COMITATO PER LA TUTELA DEGLI AZIONISTI DELLA BANCA POPOLARE DI BARI: LO SCENARIO IN VISTA DELL’ASSEMBLEA DEL 27 DICEMBRE

Lo scorso 24 novembre, la Banca Popolare di Bari, nell'ambito del percorso finalizzato alla trasformazione in Spa, ha fissato il prezzo di recesso per le azioni in 7,50 euro, ed ha pubblicato la semestrale aggiornata del proprio bilancio, dalla quale risulta un utile di 4,7 milioni di euro. Questi numeri sono ovviamente positivi e rappresentano una forte discontinuità, rispetto ai numeri presentati da altre banche.
 
A seguito del ricorso presentato da alcune associazioni di consumatori e da vari azionisti, lo scorso 2 dicembre il Consiglio di Stato, con un provvedimento d'urgenza, ha ritenuto che varie norme del Decreto di trasformazione delle banche popolari in S.p.A., ed in particolare alcune norme dettate dalla Banca d'Italia sul diritto di recesso, possano essere incostituzionali, e per questo ha sospeso l'efficacia di tali norme, rimettendo gli atti alla Corte Costituzionale per verificarne la legittimità. 
In particolare, il Consiglio di Stato ha sottoposto alla verifica di incostituzionalità la norma secondo cui, dopo la trasformazione in S.p.A. il socio può recedere ma non ha diritto al rimborso del valore delle sue azioni.
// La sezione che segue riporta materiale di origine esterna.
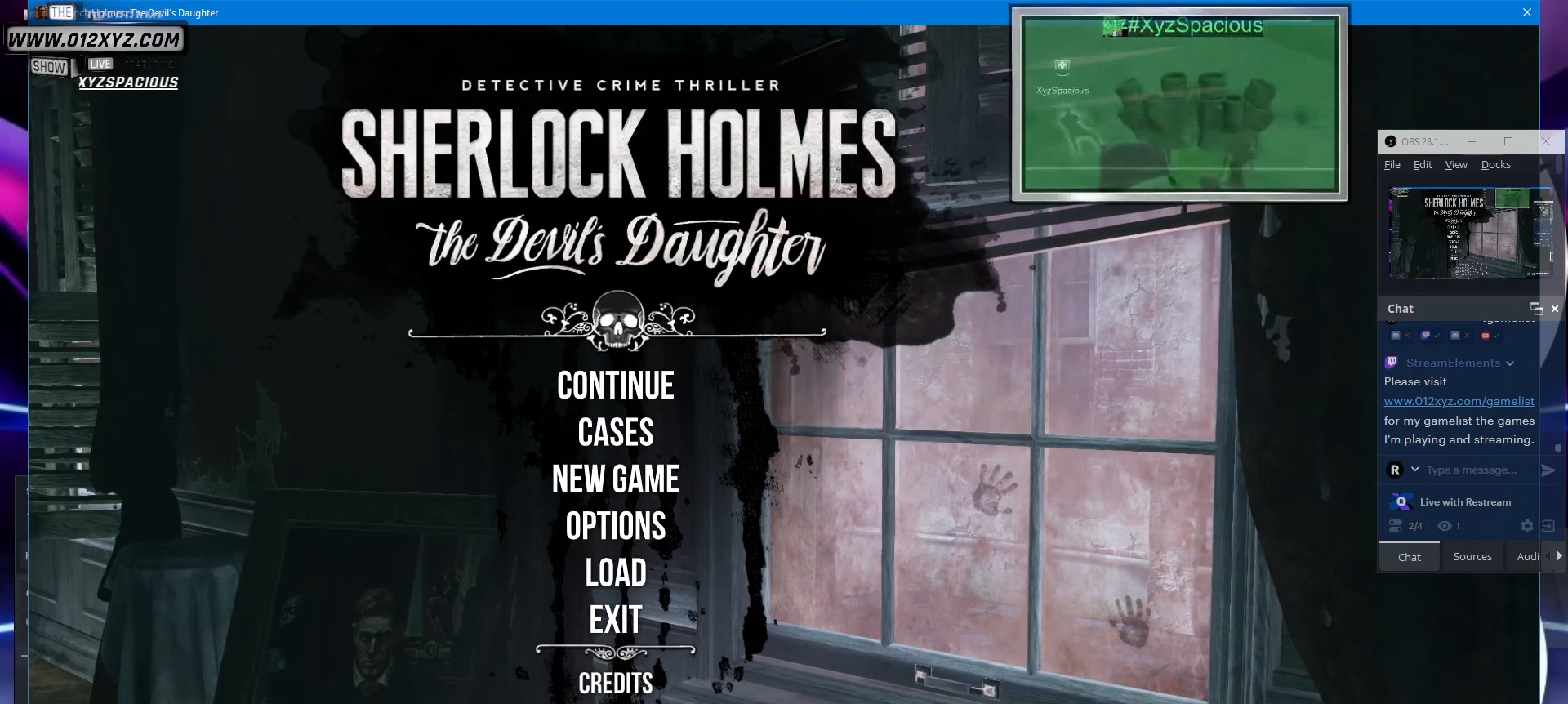
{"keys": ["shift"], "mouse": [], "events": []}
Se tale norma venisse abrogata dalla Corte Costituzionale, quindi, il socio receduto avrebbe il diritto di ottenere il rimborso del valore delle sue azioni. Questo intervento, tuttavia, non è intervenuto sull’obbligo di trasformazione in SPA della Banca entro la fine del 2016 (che è rimasto), ma solo sulle parti relative al diritto di recesso e di rimborso e su altre norme ancora. Alla luce di quanto accaduto, la BPB ha comunicato di rinviare l'assemblea dei soci, prevista per  il giorno 11 dicembre, al giorno 27 dicembre, presumibilmente nella speranza che le Autorità competenti forniscano i necessari chiarimenti rispetto al caos giuridico che una pessima (e probabilmente incostituzionale) legge ha creato. 
Quanto al percorso intrapreso dal Comitato con la banca, lunedì 5 dicembre, anche alla luce della sentenza del Consiglio di Stato,  vi è stata una nuova riunione del tavolo tecnico fra il Comitato e la Banca. Nel corso di questo incontro,  la banca ha confermato la volontà di costituire un Fondo di solidarietà. Attualmente le parti stanno lavorando per definire il Regolamento di tale Fondo e le modalità per il relativo accesso.
Inoltre, la banca ha formalizzato la sua volontà di dare esecuzione alla Raccomandazione della Consob sul collocamento delle proprie azioni su un mercato aperto e più ampio, affinchè anche gli investitori istituzionali possano acquistare pacchetti importanti di azioni.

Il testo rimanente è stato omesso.